→ **WHAT YOU HAVE TO DO**
Could you please reproduce every record below exactly, leaving out the pictures?
□ □ □ □
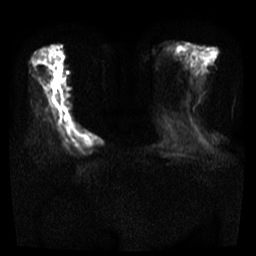
Breast MRI, one axial slice. Slice 9 of 35 in the series (ordered by position). Diffusion-weighted series; image 2 of 4 stored at this slice position (different b-values; order by instance number). 3 T. 5 mm slice thickness. 256 × 256 image matrix, field of view 300 × 300 mm. Female patient.
Annotated regions visible in this slice (manually delineated by an expert):
- tumour on diffusion-weighted imaging: box from (x=80, y=131) to (x=103, y=146) px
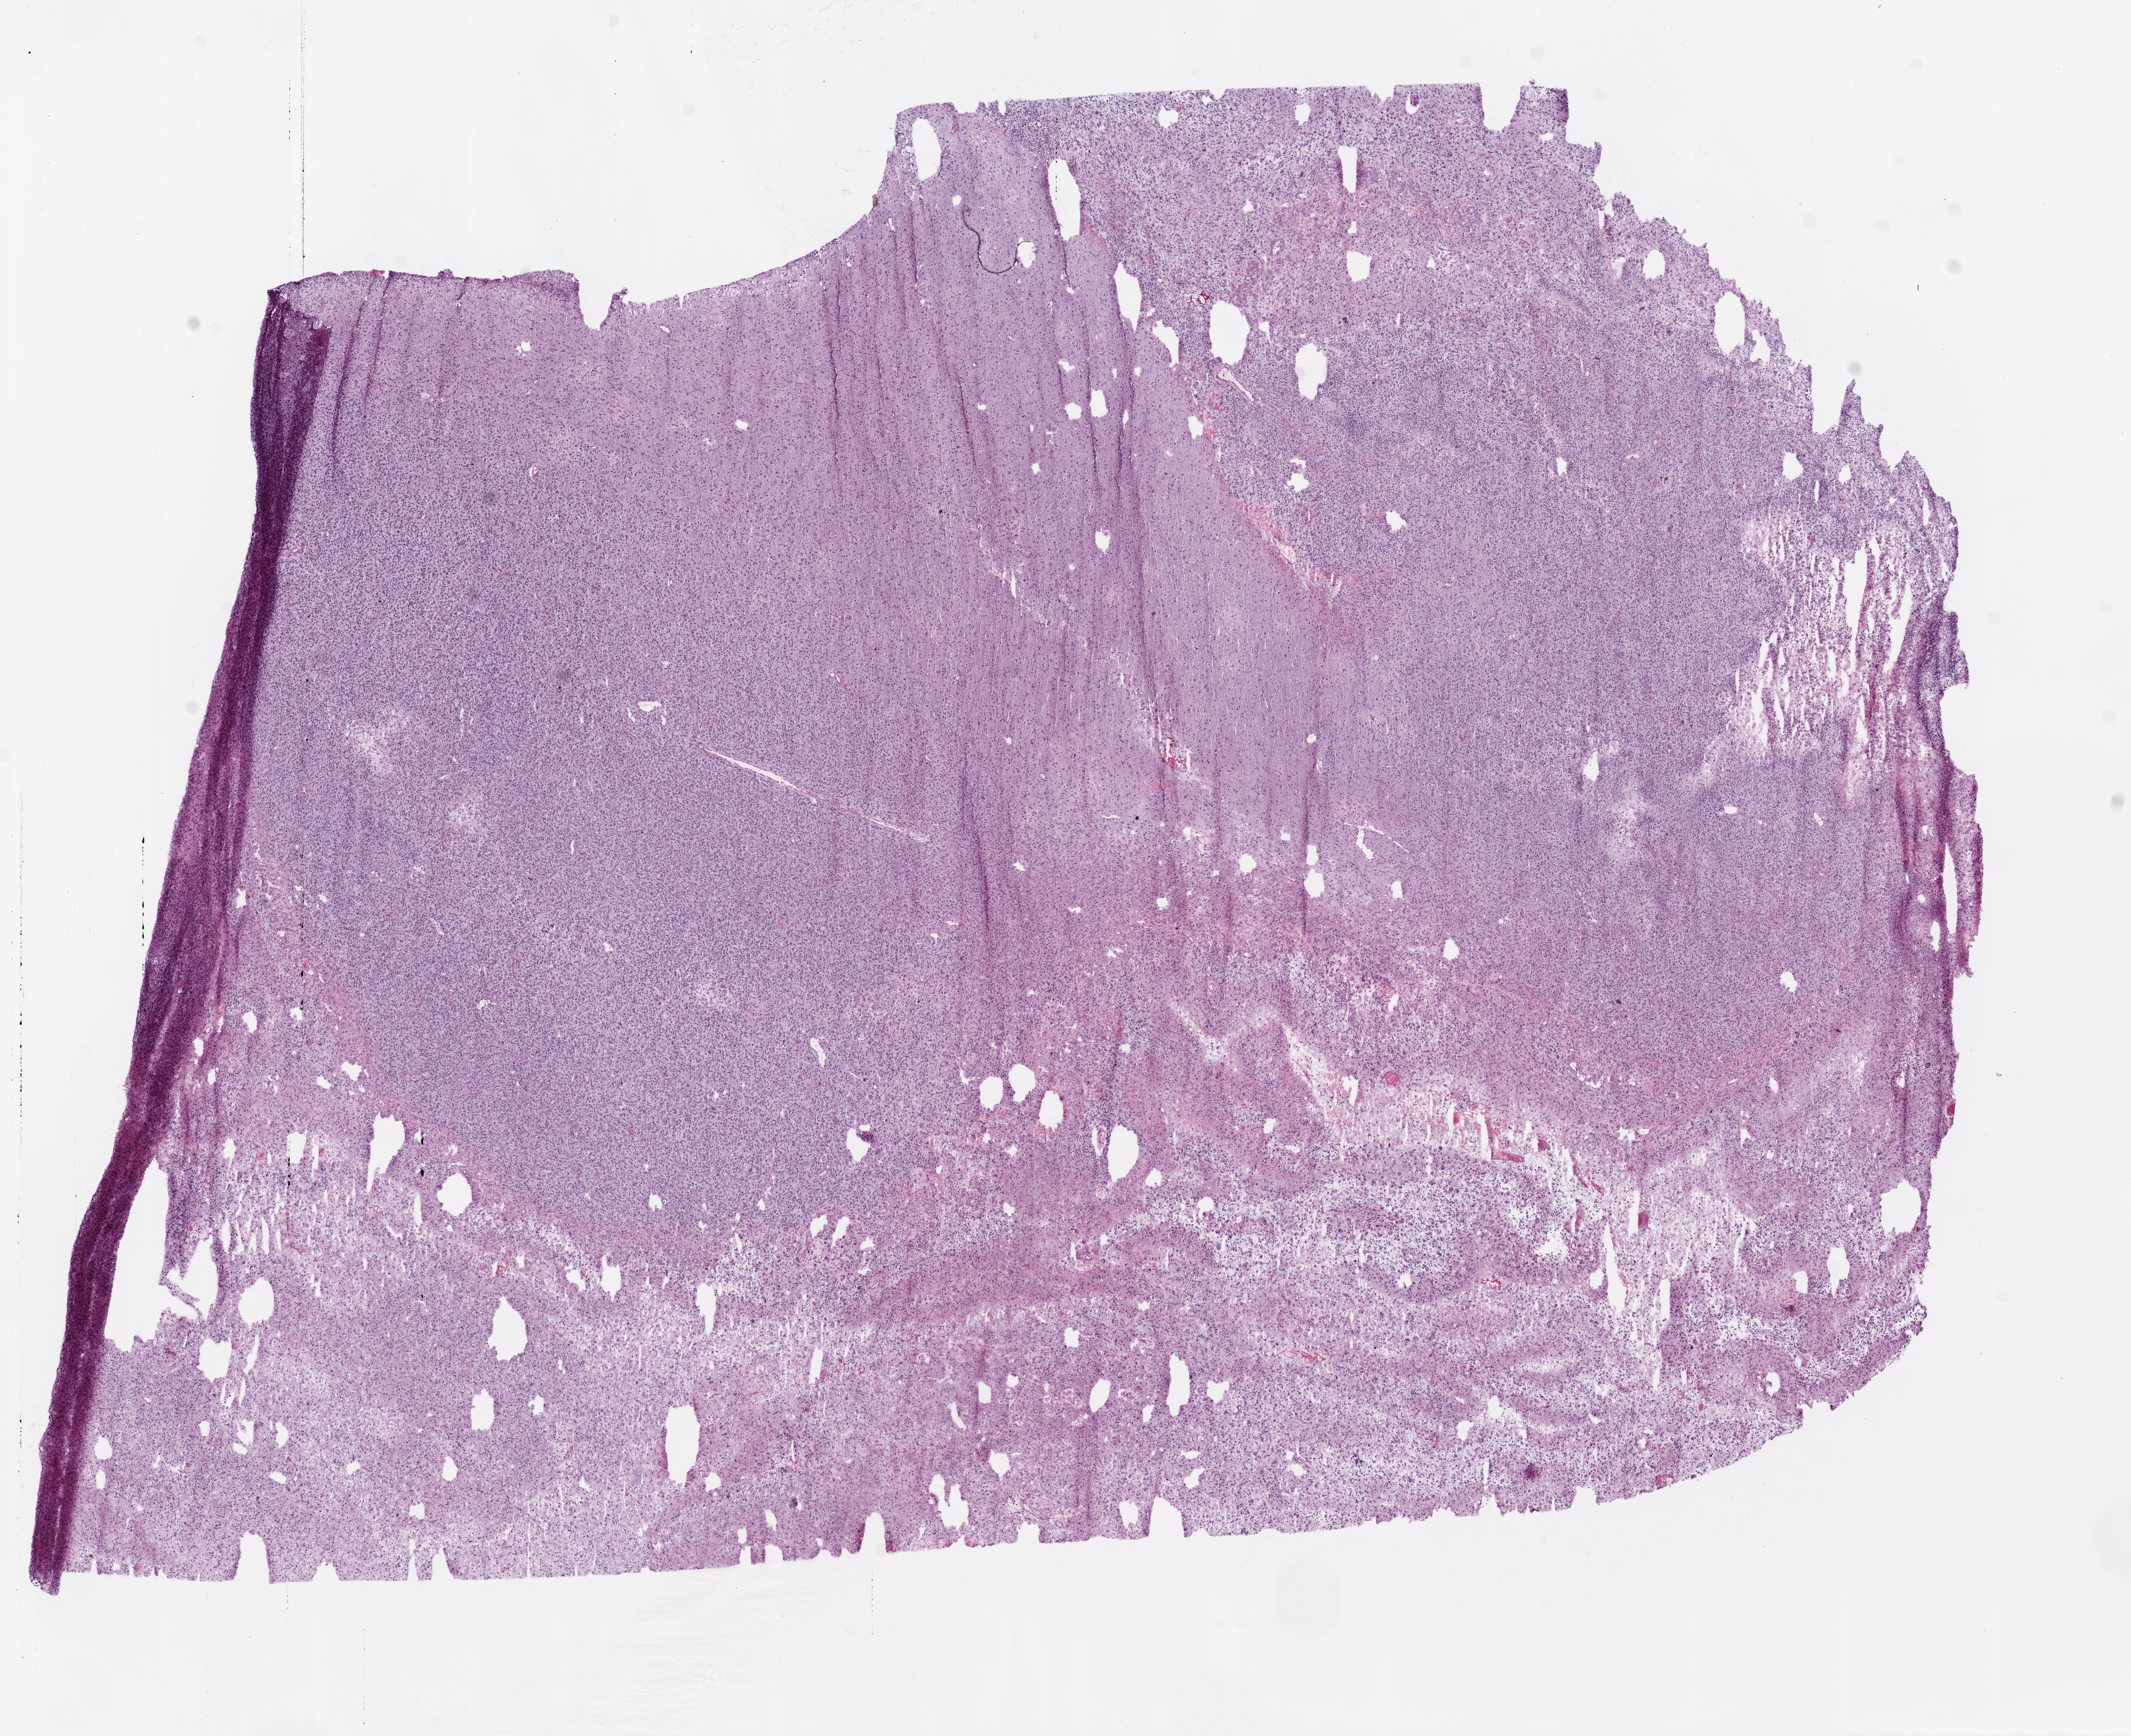
H&E-stained whole-slide image, shown as a low-resolution overview of the whole scanned area (about 14.0 x 11.4 mm), frozen section from the bottom of the tissue portion, primary tumour sample from the brain. Male, age 83 years at initial diagnosis. Pathologist review of this section (percent, as recorded): tumour cells 95%, tumour nuclei 85%, normal cells 0%, stromal cells 0%, necrosis 5%.
• histologic diagnosis: Glioblastoma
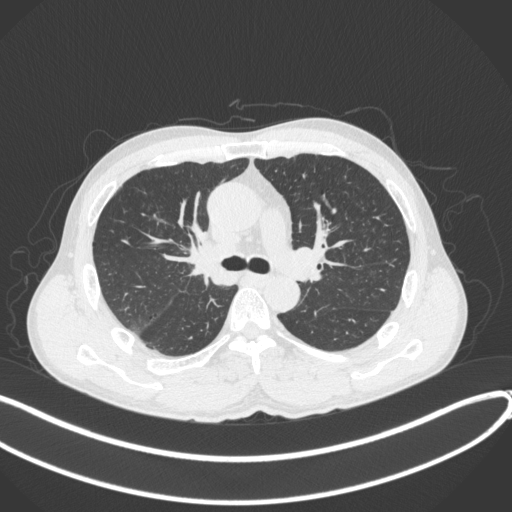
Chest CT, one axial slice; position 245 of 409 along the scan axis; reconstruction kernel B31f; 120 kVp; lung window (W 1500 / L -600 HU); 512 × 512 image matrix. Patient: male, 53 years. From the clinical record (not read from this slice): clinical TNM (as recorded): T1b N0 M0.
Structures marked on this image (rectangle marked by the reading radiologist):
- lung tumour (recorded histology: squamous cell carcinoma): bounding box <181,236,238,291> (left, top, right, bottom; pixels)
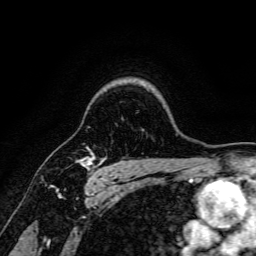
Breast MRI, one axial slice. Slice 127 of 166 in the series (ordered by position). Cropped to one breast. Dynamic contrast-enhanced series, time point 2 of 6 at this slice position (early post-contrast). 3 T. TE 4.7 ms, TR 9 ms. 1.2 mm slice thickness. 256 × 256 image matrix. Female patient.
Structures marked on this image (semi-automatic segmentation, software-assisted and operator-edited):
- enhancing-tissue mask used for the functional tumour volume (all voxels passing the contrast-enhancement thresholds inside the analysis volume; usually the tumour): bounding box [x1, y1, x2, y2] px = [80, 147, 104, 181]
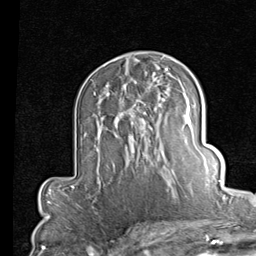
Breast MRI (dynamic contrast-enhanced), one axial slice. Slice 51 of 80 in the series (ordered by position). Cropped to one breast. Dynamic contrast-enhanced series, time point 2 of 7 at this slice position (early post-contrast). 1.5 T. TE 2 ms, TR 5.1 ms. 2 mm slice thickness. 256 × 256 image matrix, field of view 180 × 180 mm. Female patient.
Structures marked on this image (semi-automatically segmented with operator editing):
- enhancing-tissue mask used for the functional tumour volume (all voxels passing the contrast-enhancement thresholds inside the analysis volume; usually the tumour): bounding box (x1, y1, x2, y2) in pixels: (120, 81, 153, 125)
□ □ □ □
→ **WRITTEN RESPONSE**
Breast MRI, one axial slice. Slice 9 of 35 in the series (ordered by position). Diffusion-weighted series; image 2 of 4 stored at this slice position (different b-values; order by instance number). 3 T. 5 mm slice thickness. 256 × 256 image matrix, field of view 300 × 300 mm. Female patient.
Annotated regions visible in this slice (manually delineated by an expert):
- tumour on diffusion-weighted imaging: box from (x=80, y=131) to (x=103, y=146) px
H&E-stained whole-slide image, shown as a low-resolution overview of the whole scanned area (about 14.0 x 11.4 mm), frozen section from the bottom of the tissue portion, primary tumour sample from the brain. Male, age 83 years at initial diagnosis. Pathologist review of this section (percent, as recorded): tumour cells 95%, tumour nuclei 85%, normal cells 0%, stromal cells 0%, necrosis 5%.
• histologic diagnosis: Glioblastoma
Chest CT, one axial slice; position 245 of 409 along the scan axis; reconstruction kernel B31f; 120 kVp; lung window (W 1500 / L -600 HU); 512 × 512 image matrix. Patient: male, 53 years. From the clinical record (not read from this slice): clinical TNM (as recorded): T1b N0 M0.
Structures marked on this image (rectangle marked by the reading radiologist):
- lung tumour (recorded histology: squamous cell carcinoma): bounding box <181,236,238,291> (left, top, right, bottom; pixels)
Breast MRI, one axial slice. Slice 127 of 166 in the series (ordered by position). Cropped to one breast. Dynamic contrast-enhanced series, time point 2 of 6 at this slice position (early post-contrast). 3 T. TE 4.7 ms, TR 9 ms. 1.2 mm slice thickness. 256 × 256 image matrix. Female patient.
Structures marked on this image (semi-automatic segmentation, software-assisted and operator-edited):
- enhancing-tissue mask used for the functional tumour volume (all voxels passing the contrast-enhancement thresholds inside the analysis volume; usually the tumour): bounding box [x1, y1, x2, y2] px = [80, 147, 104, 181]
Breast MRI (dynamic contrast-enhanced), one axial slice. Slice 51 of 80 in the series (ordered by position). Cropped to one breast. Dynamic contrast-enhanced series, time point 2 of 7 at this slice position (early post-contrast). 1.5 T. TE 2 ms, TR 5.1 ms. 2 mm slice thickness. 256 × 256 image matrix, field of view 180 × 180 mm. Female patient.
Structures marked on this image (semi-automatically segmented with operator editing):
- enhancing-tissue mask used for the functional tumour volume (all voxels passing the contrast-enhancement thresholds inside the analysis volume; usually the tumour): bounding box (x1, y1, x2, y2) in pixels: (120, 81, 153, 125)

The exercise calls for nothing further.